I woke up a few days ago to a surprise from my team at Batuta, the cybersecurity company I co-founded several years ago. Over the last few months, they have been executing on a side passion of mine, a dream to bring people viscerally and tangibly into the experience of a cyber attack.
It’s an installation that takes the invisible architecture of an attack and makes it impossible to ignore. A live honeypot lures real-world intrusion attempts, translating them into a soundscape you can feel in your sternum. HTTP flows become slow, steady drumbeats. DNS lookups click. SMB traffic hums until an attack distorts it into something jagged, metallic, almost alive. LED lights and projected visuals flare and dim in sync, the room breathing in time with the assault. What happens when you can no longer ignore what you've been trained not to hear? The installation answers this for networks. My cancer diagnosis answered it for me.
As I sat in the hospital where time stood still, I flipped through their photos and videos. If it had been another year, I would have been in Vegas at Black Hat and Defcon with them, fighting the suffocating heat of the desert and the overwhelm of vendors hawking a new defensive tool.
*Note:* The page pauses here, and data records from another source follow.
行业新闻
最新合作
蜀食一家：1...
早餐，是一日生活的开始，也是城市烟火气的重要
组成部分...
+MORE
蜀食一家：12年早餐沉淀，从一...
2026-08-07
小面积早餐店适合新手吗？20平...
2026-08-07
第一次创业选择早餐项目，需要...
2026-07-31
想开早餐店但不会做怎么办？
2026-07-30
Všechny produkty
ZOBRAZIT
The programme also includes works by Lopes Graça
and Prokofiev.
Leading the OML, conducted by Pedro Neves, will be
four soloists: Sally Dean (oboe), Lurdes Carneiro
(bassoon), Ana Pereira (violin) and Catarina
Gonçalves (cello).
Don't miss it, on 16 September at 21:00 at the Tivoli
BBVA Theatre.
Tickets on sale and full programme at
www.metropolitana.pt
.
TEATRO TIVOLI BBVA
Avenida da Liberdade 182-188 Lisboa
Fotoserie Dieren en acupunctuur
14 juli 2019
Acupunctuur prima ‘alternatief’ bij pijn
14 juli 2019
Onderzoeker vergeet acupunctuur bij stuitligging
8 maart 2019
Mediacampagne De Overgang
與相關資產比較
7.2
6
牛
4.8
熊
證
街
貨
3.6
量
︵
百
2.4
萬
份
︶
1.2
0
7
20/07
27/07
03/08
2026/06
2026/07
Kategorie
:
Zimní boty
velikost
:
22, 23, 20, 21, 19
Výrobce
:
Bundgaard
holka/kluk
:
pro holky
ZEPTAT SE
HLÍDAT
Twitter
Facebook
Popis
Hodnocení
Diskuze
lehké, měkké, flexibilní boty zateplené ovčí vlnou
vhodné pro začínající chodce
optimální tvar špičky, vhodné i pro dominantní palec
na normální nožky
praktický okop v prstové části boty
Outside, the world still spins. Technology conferences stop for no man.
It has always fascinated me how much we build our cities, our art, our architecture, our computer systems in the model of ourselves. In the words of Ellen Ullman, “We build our computers the way we build our cities—over time, without a plan, on top of ruins.” The truth is, we build them the way we build ourselves. Layered, flawed, elegant, prone to failure in the same familiar ways. We think we’re inventing, but mostly we’re remembering.
Nothing comes without its world. And the ways we undo those worlds, slipping in quietly, replicating, persisting until collapse, are the same whether the target is silicon or skin. The cancer in me runs the same playbook as a ransomware campaign: hide in plain sight, map the terrain, strike when the system is most exposed. And the countermeasures are brutal by design. My system is flooded with agents that burn everything in their path, good cells and bad, clean code and compromised alike.
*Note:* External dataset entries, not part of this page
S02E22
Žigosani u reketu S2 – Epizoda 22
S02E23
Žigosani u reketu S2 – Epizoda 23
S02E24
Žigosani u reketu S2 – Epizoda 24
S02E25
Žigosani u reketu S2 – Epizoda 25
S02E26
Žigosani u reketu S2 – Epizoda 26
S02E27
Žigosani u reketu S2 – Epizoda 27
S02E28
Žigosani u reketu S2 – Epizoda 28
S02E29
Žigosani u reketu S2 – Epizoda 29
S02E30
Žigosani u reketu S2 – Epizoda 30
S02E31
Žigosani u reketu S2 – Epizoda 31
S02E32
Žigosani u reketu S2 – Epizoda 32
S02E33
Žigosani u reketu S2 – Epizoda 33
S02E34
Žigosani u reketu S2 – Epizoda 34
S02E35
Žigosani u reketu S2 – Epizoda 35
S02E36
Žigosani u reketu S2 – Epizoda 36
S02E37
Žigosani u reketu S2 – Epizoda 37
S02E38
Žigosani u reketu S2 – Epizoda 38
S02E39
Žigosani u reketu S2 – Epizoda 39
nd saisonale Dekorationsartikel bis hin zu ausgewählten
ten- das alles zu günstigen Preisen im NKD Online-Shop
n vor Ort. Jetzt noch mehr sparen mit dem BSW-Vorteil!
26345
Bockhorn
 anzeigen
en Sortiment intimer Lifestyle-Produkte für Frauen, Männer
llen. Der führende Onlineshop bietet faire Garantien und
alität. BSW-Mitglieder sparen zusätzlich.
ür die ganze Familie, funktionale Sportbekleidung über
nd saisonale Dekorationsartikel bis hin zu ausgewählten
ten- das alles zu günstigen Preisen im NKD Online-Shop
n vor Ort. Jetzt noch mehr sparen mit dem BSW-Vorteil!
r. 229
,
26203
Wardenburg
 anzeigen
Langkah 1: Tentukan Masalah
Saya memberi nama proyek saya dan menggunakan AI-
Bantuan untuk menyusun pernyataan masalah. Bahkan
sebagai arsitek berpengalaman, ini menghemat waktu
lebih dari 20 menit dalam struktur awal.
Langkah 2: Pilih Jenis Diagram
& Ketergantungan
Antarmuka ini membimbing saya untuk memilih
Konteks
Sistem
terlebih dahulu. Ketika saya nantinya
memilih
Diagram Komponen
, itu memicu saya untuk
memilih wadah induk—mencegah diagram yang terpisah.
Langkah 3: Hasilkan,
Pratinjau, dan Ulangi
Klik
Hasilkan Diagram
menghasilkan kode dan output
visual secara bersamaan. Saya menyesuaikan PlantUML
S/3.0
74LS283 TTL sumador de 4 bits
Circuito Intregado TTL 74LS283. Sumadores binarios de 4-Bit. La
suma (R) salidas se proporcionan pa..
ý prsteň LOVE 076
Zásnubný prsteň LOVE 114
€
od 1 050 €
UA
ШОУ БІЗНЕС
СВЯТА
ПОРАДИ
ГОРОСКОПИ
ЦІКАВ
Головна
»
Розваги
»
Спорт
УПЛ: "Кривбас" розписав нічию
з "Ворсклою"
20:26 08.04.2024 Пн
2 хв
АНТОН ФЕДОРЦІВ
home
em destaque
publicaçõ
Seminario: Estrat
But in both cases, there is a sort of eeriness, a quietness. A network under siege hums like it always did. If you saw me on the street, you wouldn’t know the difference. At every point, something is failing. Every second brings both the network and body closer to decline. As the old cybersecurity adage says, “it’s not a case of ‘if’ you get hacked, but ‘when’”.
I think a lot about the sounds we don’t want to hear. The ones we file as background until they force themselves forward. We lower the volume on endings, on decline, on the rhythms of loss. Countless cyber breaches remain unreported globally, and companies avoid investing because they believe it won’t happen to them. We think that if we don’t acknowledge the fallen, we can keep the illusion of uninterrupted life. If a tree falls in the forest and no one hears it, does it still make a sound? Not hearing doesn’t mean it’s not happening; we’re just unprepared for what follows.
Neil deGrasse Tyson once said that when a tree is dying, other trees reach toward it through the roots, sending water, sugar, and sustenance. Trees don’t turn away from the reminder of their end. They move toward it.
Silence is not the absence of change. It is the medium in which change can happen. And to listen, to truly listen, is not to stop the fall, but to be ready for what grows in its place.